First caveat: I'm a programmer doing this for a client, and my knowledge of options probably has holes in it. So be a little forgiving here. =)
The Issue: When I run Black Scholes Newton against all options in a chain, I occasionally get NaN return values. My comparison for accuracy is against ThinkorSwim's numbers.

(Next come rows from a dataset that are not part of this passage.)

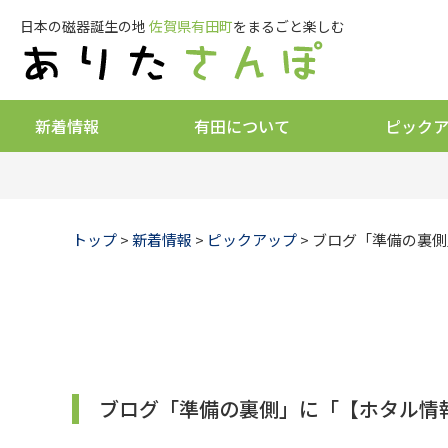
日本の磁器誕生の地
佐賀県有田町
をまるごと楽しむ
新着情報
有田について
ピック
トップ
>
新着情報
>
ピックアップ
> ブログ「準備の裏
ブログ「準備の裏側」に「【ホタル情報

Here are screencaps of the issue: https://i.sstatic.net/B0vYN.jpg
spot, strike, time, etc, are all there. And most of the time the numbers are accurate. But once I hit certain ranges with Calls and Puts, I get those NaN's, and I can't seem to figure out the pattern as to why
I'm using garagebandhedgefund's code as a base, with adjustments for puts/calls.
Here's the Newton Code:
public static double OptionPriceImpliedVolatilityCallBlackScholesNewton(double S, double K, double r, double time, double optionPrice,bool iscall, bool isput,out double price,out double diff)
{
price = 0;
diff = 0;
int MAX_ITERATIONS = 100;
double ACCURACY = 1.0e-5;
double t_sqrt = Math.Sqrt(time);
double sigma = (optionPrice / S) / (0.398 * t_sqrt); // find initial value
price = 0;
for (int i = 0; i < MAX_ITERATIONS; i++)
{
if (iscall)
{
price = OptionPriceCallBlackScholes(S, K, r, sigma, time);
}
if (isput)
{
price = OptionPricePutBlackScholes(S, K, r, sigma, time);
}
diff = optionPrice - price;
if (Math.Abs(diff) < ACCURACY)
return sigma;
double d1 = (Math.Log(S / K) + r * time) / (sigma * t_sqrt) + 0.5 * sigma * t_sqrt;
double vega = (S * t_sqrt * NormDist(d1));
sigma = sigma + diff / vega;
}
return sigma; // something screwy happened, should throw exception // <--- original code
//throw new Exception("An error occurred"); // Comment this line if you uncomment the line above
}
My question: Is it my code? Is it certain ranges of values? Are there cases where Newton fails to return valid values? I'm kinda stumped here.
For the record, when I use this data against garageband's Bisection code, I get errors across the board. I don't know if that's related. I'm fairly certain of the accuracy of my input data, since I do get some valid returns with Newton.